Au vu des éléments du dossier, il est conforme au caractère indemnitaire et compensatoire de l’indemnité d’occupation de fixer celle-ci au montant du loyer et charges mensuels qui auraient été dus en l’absence de résiliation du bail, soit 600 euros, à compter de la résiliation du bail jusqu’au départ effectif des lieux, de Mme [M], matérialisé par la remise des clés.
Sur l’article 700 du code de procédure civile et les dépens :
L’article 696 dispose que la partie perdante est condamnée aux dépens, à moins que le juge, par décision motivée, n’en mette la totalité ou une fraction à la charge d’une autre partie.

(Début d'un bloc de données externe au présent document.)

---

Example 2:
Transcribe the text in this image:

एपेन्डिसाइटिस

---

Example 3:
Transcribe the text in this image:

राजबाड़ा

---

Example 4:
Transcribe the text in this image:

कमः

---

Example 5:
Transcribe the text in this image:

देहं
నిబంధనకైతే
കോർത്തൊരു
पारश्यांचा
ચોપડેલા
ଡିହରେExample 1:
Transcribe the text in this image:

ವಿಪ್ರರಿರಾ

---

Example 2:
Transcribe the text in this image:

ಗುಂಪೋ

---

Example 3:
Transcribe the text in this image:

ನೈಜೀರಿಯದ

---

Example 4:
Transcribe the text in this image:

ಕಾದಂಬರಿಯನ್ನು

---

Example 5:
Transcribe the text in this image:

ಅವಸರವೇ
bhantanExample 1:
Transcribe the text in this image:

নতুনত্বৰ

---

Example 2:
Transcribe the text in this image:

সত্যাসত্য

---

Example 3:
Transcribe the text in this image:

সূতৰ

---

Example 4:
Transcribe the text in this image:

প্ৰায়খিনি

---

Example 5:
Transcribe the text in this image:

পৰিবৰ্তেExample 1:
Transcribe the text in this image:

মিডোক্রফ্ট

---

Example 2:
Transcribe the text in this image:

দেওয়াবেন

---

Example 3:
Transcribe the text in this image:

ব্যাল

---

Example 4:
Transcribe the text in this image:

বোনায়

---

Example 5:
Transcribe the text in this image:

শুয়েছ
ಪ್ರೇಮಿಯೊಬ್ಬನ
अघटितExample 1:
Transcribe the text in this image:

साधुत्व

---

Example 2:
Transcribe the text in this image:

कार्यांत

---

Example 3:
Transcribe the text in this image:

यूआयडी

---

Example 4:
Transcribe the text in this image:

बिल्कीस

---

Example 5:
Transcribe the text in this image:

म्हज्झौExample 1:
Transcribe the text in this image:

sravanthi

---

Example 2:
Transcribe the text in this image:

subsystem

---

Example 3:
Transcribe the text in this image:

En vertu de l’article 700 du code de procédure civile, le juge condamne la partie tenue aux dépens ou qui perd son procès à payer à l’autre partie la somme qu’il détermine, au titre des frais exposés et non compris dans les dépens.

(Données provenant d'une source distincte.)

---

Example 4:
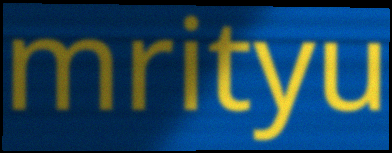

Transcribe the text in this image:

mrityu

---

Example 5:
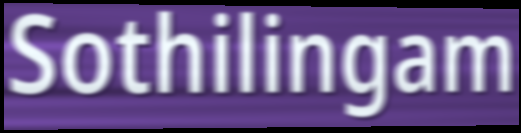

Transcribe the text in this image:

Sothilingam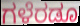
ಗಳೆರಡೂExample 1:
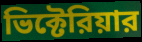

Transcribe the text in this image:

ভিক্টেরিয়ার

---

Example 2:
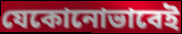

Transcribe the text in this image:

যেকোনোভাবেই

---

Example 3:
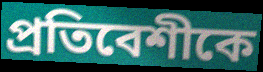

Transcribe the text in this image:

প্রতিবেশীকে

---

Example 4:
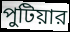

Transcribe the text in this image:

পুটিয়ার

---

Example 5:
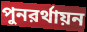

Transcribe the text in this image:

পুনরর্থায়নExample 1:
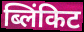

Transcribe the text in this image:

ब्लिंकिट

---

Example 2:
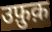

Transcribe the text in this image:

उफ़ुक़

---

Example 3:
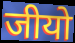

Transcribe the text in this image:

जीयो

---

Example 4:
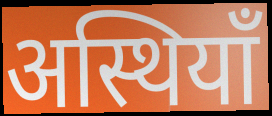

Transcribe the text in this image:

अस्थियाँ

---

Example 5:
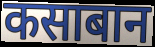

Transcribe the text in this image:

कसाबानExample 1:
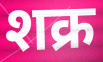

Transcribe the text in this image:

शक्र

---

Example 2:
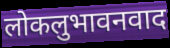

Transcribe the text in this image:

लोकलुभावनवाद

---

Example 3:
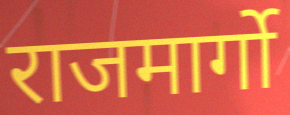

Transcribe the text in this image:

राजमार्गो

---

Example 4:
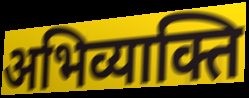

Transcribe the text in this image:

अभिव्याक्ति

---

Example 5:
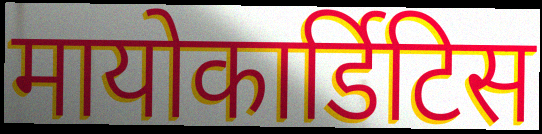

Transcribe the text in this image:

मायोकार्डिटिस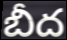
బీదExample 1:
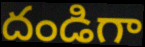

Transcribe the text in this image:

దండిగా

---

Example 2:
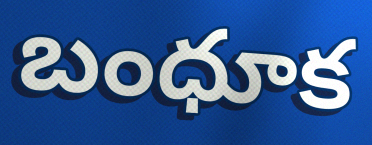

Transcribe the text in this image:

బంధూక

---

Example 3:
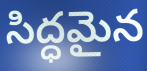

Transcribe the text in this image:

సిద్ధమైన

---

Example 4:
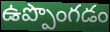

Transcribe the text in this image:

ఉప్పొంగడం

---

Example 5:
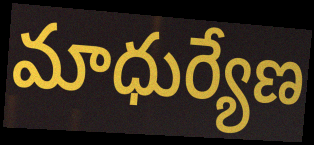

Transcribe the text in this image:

మాధుర్యేణ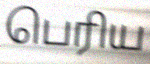
பெரிய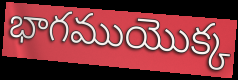
భాగముయొక్క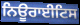
ਨਿਊਰਾਈਟਿਸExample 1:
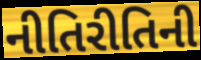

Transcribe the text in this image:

નીતિરીતિની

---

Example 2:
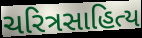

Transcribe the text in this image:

ચરિત્રસાહિત્ય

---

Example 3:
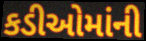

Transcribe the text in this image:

કડીઓમાંની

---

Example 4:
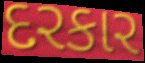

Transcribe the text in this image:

દરકાર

Il conviendra d’infirmer la décision du premier juge en ce qu’il a condamné Mme [C] aux dépens et à verser à Mme [M] la somme de 400 euros, sur le fondement de l’article 700 du code de procédure civile. Succombant, Mme [M] sera condamnée à supporter les dépens de première instance et d’appel. Il serait inéquitable de laisser à Mme [C] la charge de ses frais non compris dans les dépens. Mme [M] sera condamnée à lui payer la somme de 2 000 euros sur le fondement de l’article 700 du code de procédure civile et sera déboutée de sa demande formulée à ce titre.
PAR CES MOTIFS :
La cour, statuant par arrêt contradictoire, par mise à disposition au greffe,
INFIRME le jugement entrepris en toutes ses dispositions ;
Statuant à nouveau et y ajoutant :
CONSTATE la validité du congé pour reprise, délivré le 28 juin 2021 ;
CONSTATE la résiliation du bail au 28 février 2022 minuit, date de prise d’effet du congé pour motif légitime et sérieux ;
CONSTATE en conséquence, que Mme [M] est devenue occupante sans droit ni titre des locaux loués ;
ORDONNE faute de départ volontaire, l’expulsion de Mme [D] des lieux loués, sis [Adresse 4] à [Localité 6] (06), avec au besoin l’assistance de la force publique et d’un serrurier, en application des articles L. 411-1, L. 412-1 à L. 412-6 du code des procédures civiles d’exécution, avec le concours de la force publique et d’un serrurier si nécessaire ;
FIXE le montant de l’indemnité d’occupation mensuelle d’un montant de 600 euros, à compter de la résiliation du bail, jusqu’à la libération des lieux ;
CONDAMNE Mme [M] à payer à Mme [C] la somme de 2 000 euros sur le fondement de l’article 700 du code de procédure civile ;
DÉBOUTE Mme [M] de sa demande formulée sur le même fondement ;
CONDAMNE Mme [M] aux dépens de première instance et d’appel.